In May, the World Wide Web Consortium (W3C) -- the group responsible for establishing Web standards -- announced the first draft of the Encrypted Media Extensions (EME) specification. It will allow content producers to add Digital Rights Management (DRM) content protection to HTML5-based videos. Tech giants like Google, Netflix, and Microsoft have been active in the specification process, which will allow content producers more control over content distribution. This control has traditionally been dependent on plug-ins like Flash or Silverlight.
The announcement was met with mixed reactions from the tech community, but it’s clearly going to enable the HTML5 standard to be used in cases where content controls are part of distribution requirements. For example Netflix can now run on the Linux HTML5 based Chrome book. This enables companies like Netflix to leverage HTML5 for application interfaces and seamless online video viewing without the use of clunky plug-ins.
While the Chrome book may be illustrative of experiences to come, content producers and developers still have several issues to work through before the multiplatform experience is fully up to par with the Flash and plug-in experience across all the places HTML5 is used.
Today, video platforms work via native, HTML5, and Flash. Open-source players have helped to streamline video delivery, but device limitations and competing platform interests mean delivering HTML5 video is still somewhat complex.
While the latest browser releases from Apple, Microsoft, Google, and Mozilla have relatively solid HTML5 support, the arena is complicated with older versions of browsers and new players like Sony, Amazon, and the emerging market of smart TVs.
One major challenge facing online video distribution today is the fragmented support for live and adaptive streaming protocol. This means the quality of experience is not always as good as native and plug-in based offerings.
In the case of live broadcast streaming, some platforms are left out of the picture altogether, such as earlier versions of Android.
HTML5 has steadily introduced new features that will help close these gaps. In addition to the Encrypted Media Extensions API, the MediaStream API is also starting to ship in the latest browsers from Chrome and Firefox, and will allow for live video broadcasting and adaptive streaming.
This means HTML5 is the primary development target, with other platforms or plug-ins being used to close feature gaps. Because of the multi-vendor, multiplatform nature of HTML5, it’s important to choose a player platform that has flexibility to interchange components and delivery across HTML5, Flash and native. This means you design for HTML5 but don’t sacrifice features where HTML5 is less mature.
Here are a few important features to look out for when choosing a video player platform:
1. Speed. A recent study found that if a video doesn’t load in two seconds, viewers will click away. A player that performs quickly is essential for creating a solid viewing experience across multiple devices, and it’s important to choose one that performs in benchmarks and in Web pages, where other sources are competing to load.
2. Full integration with ad networks and analytics providers. It’s important for a player to be flexible to allow content producers to customize the experience, particularly for meeting branding goals. The best player library will allow the producer to customize the experience and allow for skinning.
3. Choice between different HTML5 platforms.

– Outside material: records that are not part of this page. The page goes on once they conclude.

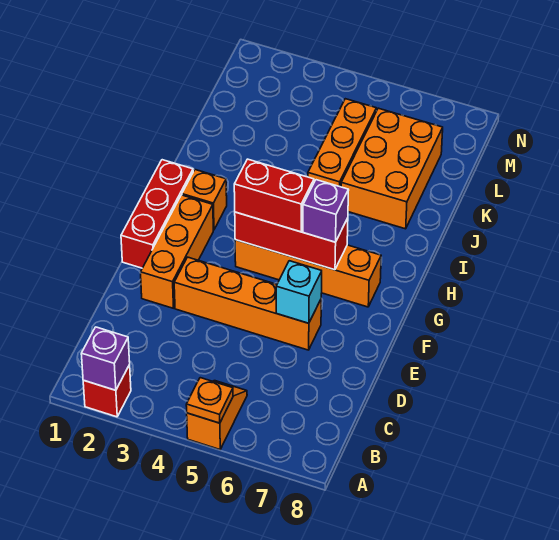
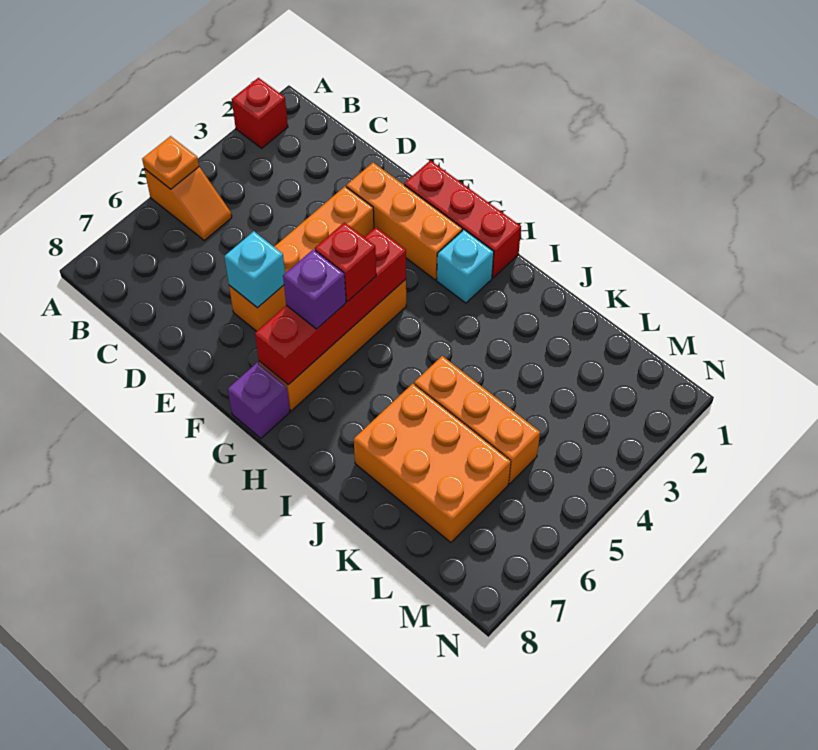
purple 1x1 brick [81,327,130,390] -> purple 1x1 brick moved to [228,362,290,438]
red 1x3 brick [235,212,348,270] -> red 1x4 brick [255,227,406,385]
red 1x2 brick [234,159,314,232] -> red 1x1 brick [315,223,376,302]
orange 1x1 brick [182,170,227,230] -> cyan 1x1 brick [437,230,494,303]

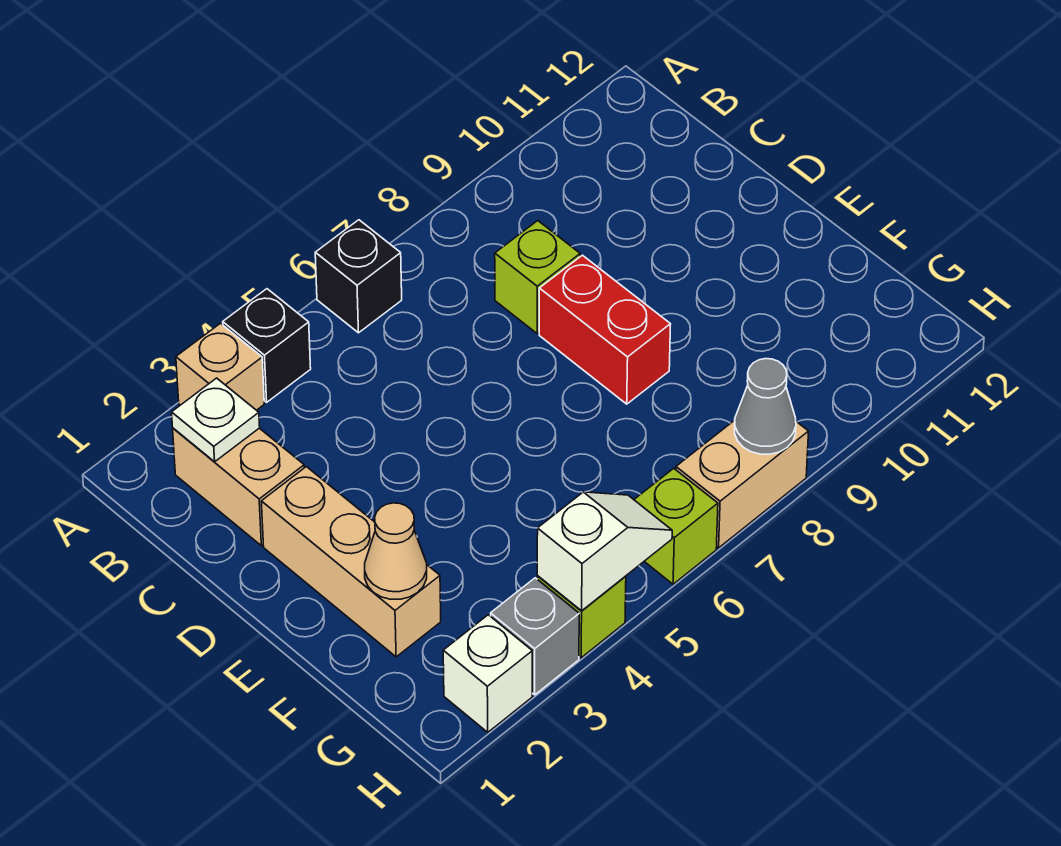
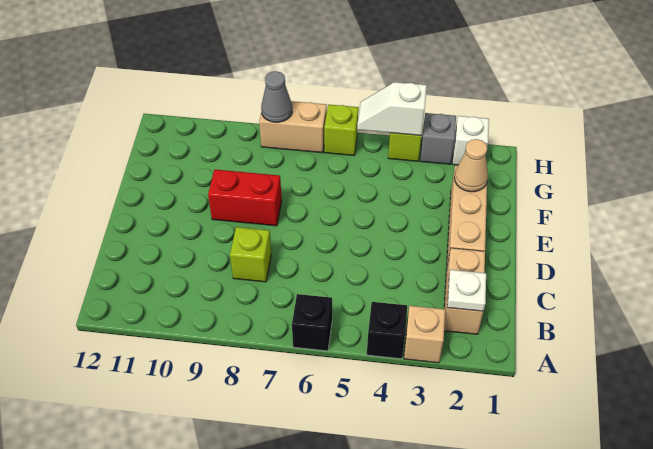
red 1x2 brick [539,255,671,404] -> red 1x2 brick turned to [208,169,282,226]

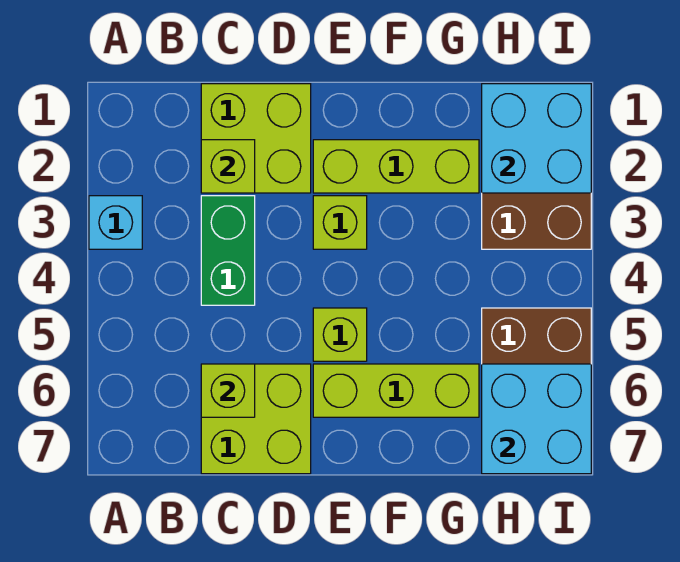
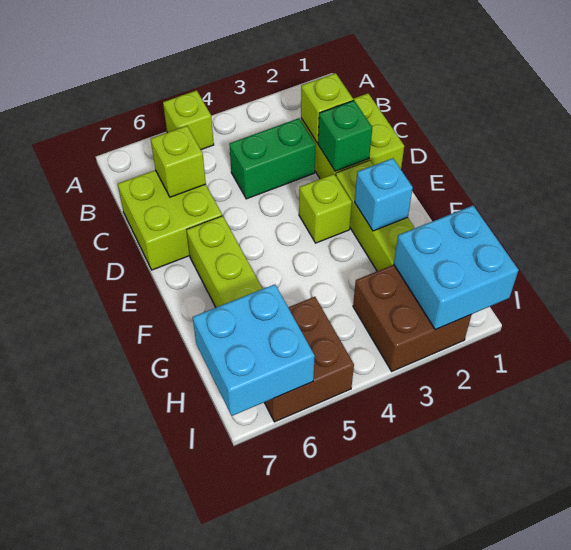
cyan 1x1 brick [89,196,142,249] -> cyan 1x1 brick moved to [355,158,413,231]
none -> green 1x1 brick [318,100,372,171]
lime 1x1 brick [313,308,367,361] -> lime 1x1 brick moved to [163,90,214,150]

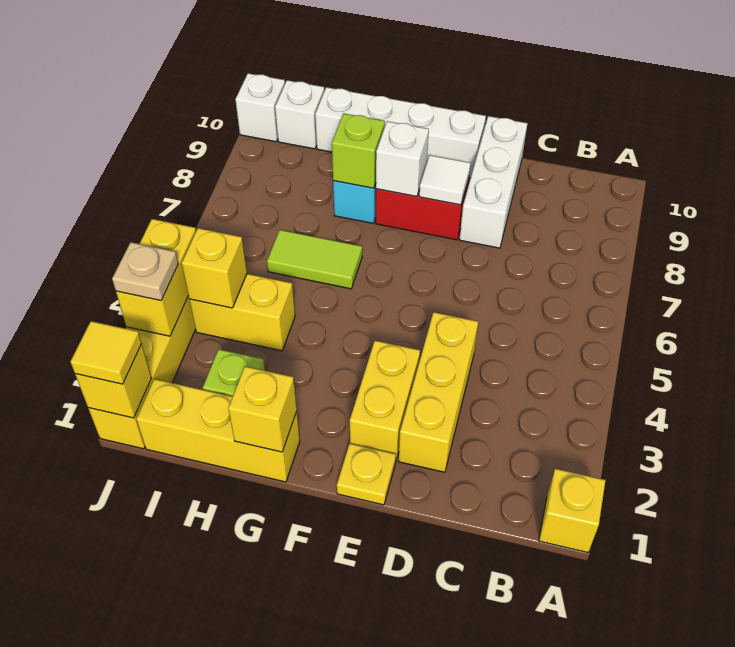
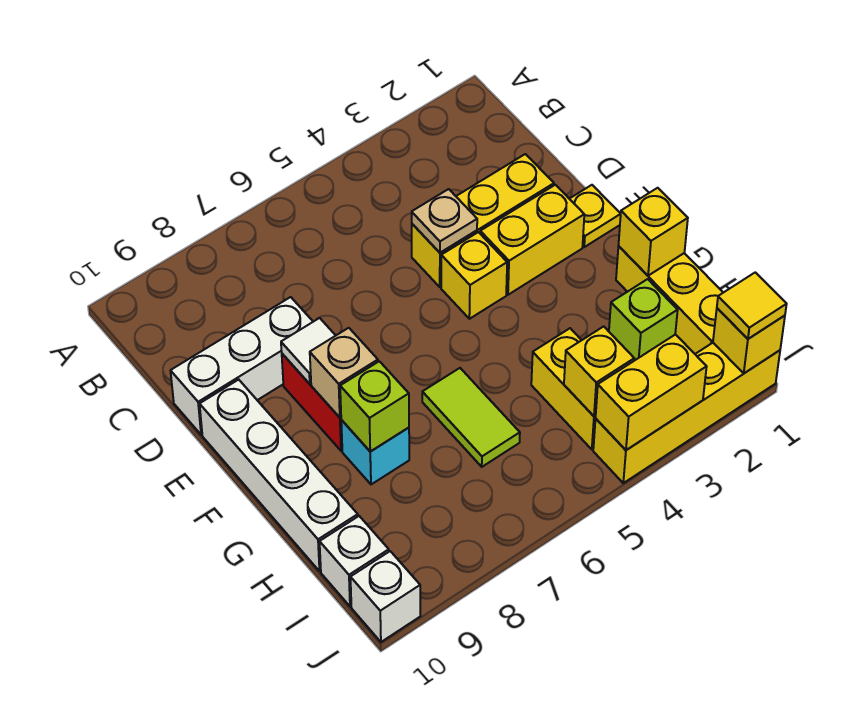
yellow 1x1 brick [539,469,606,553] -> yellow 1x1 brick moved to [441,232,507,319]
white 1x1 brick [376,121,429,196] -> tan 1x1 brick [310,328,378,418]
tan 1x1 plate [112,242,178,301] -> tan 1x1 plate moved to [412,189,477,253]

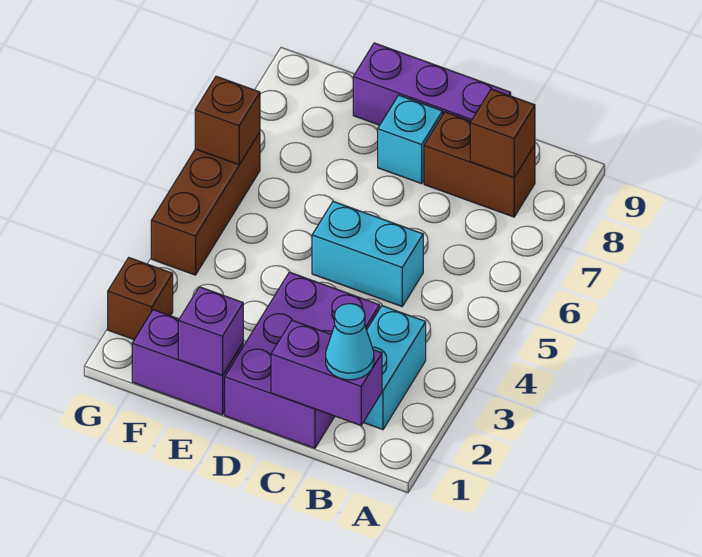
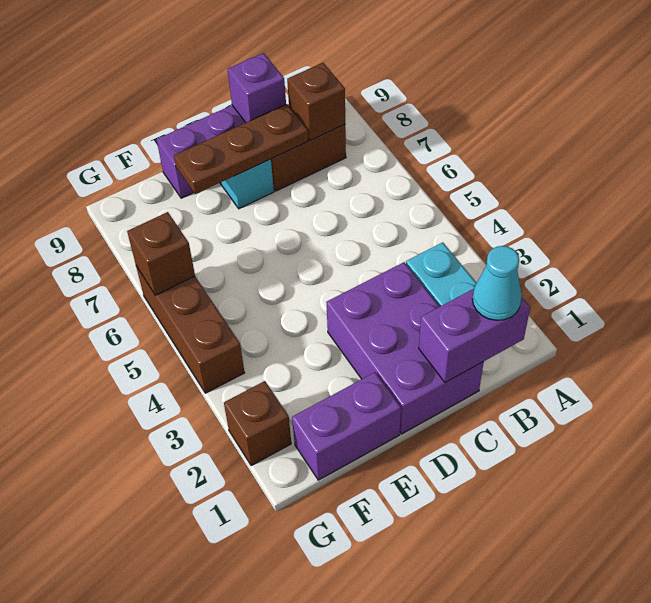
cyan 1x2 brick [312,201,423,306] -> none
none -> brown 1x3 plate [174,104,308,194]
purple 1x1 brick [178,287,243,375] -> purple 1x1 brick moved to [228,53,286,123]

A player library should help the producer navigate different HTML5 platforms. The library should allow producers to choose between native and HTML-based controls for playing on iOS devices, or allow for choice between Flash and HTML5 for Windows 8 and Android devices. Your same player configuration should also cross over to native devices where need be. Back-end features are also important -- like metadata management tools -- meaning the library should be closely integrated with a platform.
As HTML5 closes its feature gaps (on some platforms), it becomes a first choice rather than a fallback. Per device limitations will continue to exist and require workarounds, but instead of fitting into a Flash-centric world, we will see HTML5 video in the center and per platform workarounds on the edges. This ultimately leads to improved HTML5 support and HTML5 dominating online video distribution. Content producers should look to video player platforms that enable them to lead with HTML5 and seamlessly close per device limitations to maximize the effective delivery of rich online video experiences.